#### Data to examine

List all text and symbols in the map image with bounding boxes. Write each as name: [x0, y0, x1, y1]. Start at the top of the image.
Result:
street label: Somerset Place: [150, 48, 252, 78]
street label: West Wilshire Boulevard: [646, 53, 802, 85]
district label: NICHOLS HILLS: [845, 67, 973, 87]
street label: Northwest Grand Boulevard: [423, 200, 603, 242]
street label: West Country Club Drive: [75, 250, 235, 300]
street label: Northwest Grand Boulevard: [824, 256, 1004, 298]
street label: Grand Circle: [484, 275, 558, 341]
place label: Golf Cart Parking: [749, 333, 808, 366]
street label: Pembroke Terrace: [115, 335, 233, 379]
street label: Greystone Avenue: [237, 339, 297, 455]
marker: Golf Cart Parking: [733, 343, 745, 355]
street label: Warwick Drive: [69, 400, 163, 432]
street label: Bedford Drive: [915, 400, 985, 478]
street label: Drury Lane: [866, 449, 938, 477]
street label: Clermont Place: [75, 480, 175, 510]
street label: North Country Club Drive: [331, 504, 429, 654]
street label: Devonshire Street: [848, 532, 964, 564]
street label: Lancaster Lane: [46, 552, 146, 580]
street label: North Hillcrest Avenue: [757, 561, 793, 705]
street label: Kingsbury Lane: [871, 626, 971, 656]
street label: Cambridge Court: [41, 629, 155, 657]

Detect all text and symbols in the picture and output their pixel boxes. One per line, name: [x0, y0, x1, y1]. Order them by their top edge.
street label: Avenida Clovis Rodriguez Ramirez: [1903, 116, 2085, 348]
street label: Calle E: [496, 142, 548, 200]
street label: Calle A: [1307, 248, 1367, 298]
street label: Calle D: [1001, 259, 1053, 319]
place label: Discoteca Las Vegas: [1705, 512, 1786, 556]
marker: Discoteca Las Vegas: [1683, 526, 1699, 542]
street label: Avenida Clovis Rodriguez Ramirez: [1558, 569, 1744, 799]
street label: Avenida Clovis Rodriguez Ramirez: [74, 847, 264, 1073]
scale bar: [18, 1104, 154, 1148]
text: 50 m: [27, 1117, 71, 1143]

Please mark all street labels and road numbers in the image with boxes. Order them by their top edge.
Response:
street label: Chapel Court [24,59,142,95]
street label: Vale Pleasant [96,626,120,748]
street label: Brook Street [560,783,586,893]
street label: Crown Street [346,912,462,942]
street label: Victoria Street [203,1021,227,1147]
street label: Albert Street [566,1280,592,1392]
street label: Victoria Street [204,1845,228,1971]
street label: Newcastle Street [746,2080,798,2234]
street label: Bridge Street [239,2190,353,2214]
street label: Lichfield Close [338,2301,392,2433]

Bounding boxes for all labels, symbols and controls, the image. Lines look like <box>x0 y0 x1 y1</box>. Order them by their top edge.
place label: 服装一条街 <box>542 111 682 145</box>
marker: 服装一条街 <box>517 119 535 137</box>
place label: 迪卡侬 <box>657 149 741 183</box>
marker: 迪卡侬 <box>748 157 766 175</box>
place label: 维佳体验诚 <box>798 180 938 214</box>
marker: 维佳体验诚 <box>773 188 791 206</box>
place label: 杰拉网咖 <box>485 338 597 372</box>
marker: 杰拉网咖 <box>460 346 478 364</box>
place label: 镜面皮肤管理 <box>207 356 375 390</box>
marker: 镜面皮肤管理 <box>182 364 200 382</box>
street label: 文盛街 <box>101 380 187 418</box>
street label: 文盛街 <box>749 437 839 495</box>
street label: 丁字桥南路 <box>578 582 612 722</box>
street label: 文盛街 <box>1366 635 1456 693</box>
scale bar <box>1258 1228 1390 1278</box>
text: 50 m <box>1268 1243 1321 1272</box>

########

:: Work instruction ::
Now write the data shown above out again, word for word.

:: Solution for this exercise ::
List all text and symbols in the map image with bounding boxes. Write each as name: [x0, y0, x1, y1]. Start at the top of the image.
Result:
street label: Somerset Place: [150, 48, 252, 78]
street label: West Wilshire Boulevard: [646, 53, 802, 85]
district label: NICHOLS HILLS: [845, 67, 973, 87]
street label: Northwest Grand Boulevard: [423, 200, 603, 242]
street label: West Country Club Drive: [75, 250, 235, 300]
street label: Northwest Grand Boulevard: [824, 256, 1004, 298]
street label: Grand Circle: [484, 275, 558, 341]
place label: Golf Cart Parking: [749, 333, 808, 366]
street label: Pembroke Terrace: [115, 335, 233, 379]
street label: Greystone Avenue: [237, 339, 297, 455]
marker: Golf Cart Parking: [733, 343, 745, 355]
street label: Warwick Drive: [69, 400, 163, 432]
street label: Bedford Drive: [915, 400, 985, 478]
street label: Drury Lane: [866, 449, 938, 477]
street label: Clermont Place: [75, 480, 175, 510]
street label: North Country Club Drive: [331, 504, 429, 654]
street label: Devonshire Street: [848, 532, 964, 564]
street label: Lancaster Lane: [46, 552, 146, 580]
street label: North Hillcrest Avenue: [757, 561, 793, 705]
street label: Kingsbury Lane: [871, 626, 971, 656]
street label: Cambridge Court: [41, 629, 155, 657]

Detect all text and symbols in the picture and output their pixel boxes. One per line, name: [x0, y0, x1, y1]. Order them by their top edge.
street label: Avenida Clovis Rodriguez Ramirez: [1903, 116, 2085, 348]
street label: Calle E: [496, 142, 548, 200]
street label: Calle A: [1307, 248, 1367, 298]
street label: Calle D: [1001, 259, 1053, 319]
place label: Discoteca Las Vegas: [1705, 512, 1786, 556]
marker: Discoteca Las Vegas: [1683, 526, 1699, 542]
street label: Avenida Clovis Rodriguez Ramirez: [1558, 569, 1744, 799]
street label: Avenida Clovis Rodriguez Ramirez: [74, 847, 264, 1073]
scale bar: [18, 1104, 154, 1148]
text: 50 m: [27, 1117, 71, 1143]

Please mark all street labels and road numbers in the image with boxes. Order them by their top edge.
Response:
street label: Chapel Court [24,59,142,95]
street label: Vale Pleasant [96,626,120,748]
street label: Brook Street [560,783,586,893]
street label: Crown Street [346,912,462,942]
street label: Victoria Street [203,1021,227,1147]
street label: Albert Street [566,1280,592,1392]
street label: Victoria Street [204,1845,228,1971]
street label: Newcastle Street [746,2080,798,2234]
street label: Bridge Street [239,2190,353,2214]
street label: Lichfield Close [338,2301,392,2433]

Bounding boxes for all labels, symbols and controls, the image. Lines look like <box>x0 y0 x1 y1</box>. Order them by their top edge.
place label: 服装一条街 <box>542 111 682 145</box>
marker: 服装一条街 <box>517 119 535 137</box>
place label: 迪卡侬 <box>657 149 741 183</box>
marker: 迪卡侬 <box>748 157 766 175</box>
place label: 维佳体验诚 <box>798 180 938 214</box>
marker: 维佳体验诚 <box>773 188 791 206</box>
place label: 杰拉网咖 <box>485 338 597 372</box>
marker: 杰拉网咖 <box>460 346 478 364</box>
place label: 镜面皮肤管理 <box>207 356 375 390</box>
marker: 镜面皮肤管理 <box>182 364 200 382</box>
street label: 文盛街 <box>101 380 187 418</box>
street label: 文盛街 <box>749 437 839 495</box>
street label: 丁字桥南路 <box>578 582 612 722</box>
street label: 文盛街 <box>1366 635 1456 693</box>
scale bar <box>1258 1228 1390 1278</box>
text: 50 m <box>1268 1243 1321 1272</box>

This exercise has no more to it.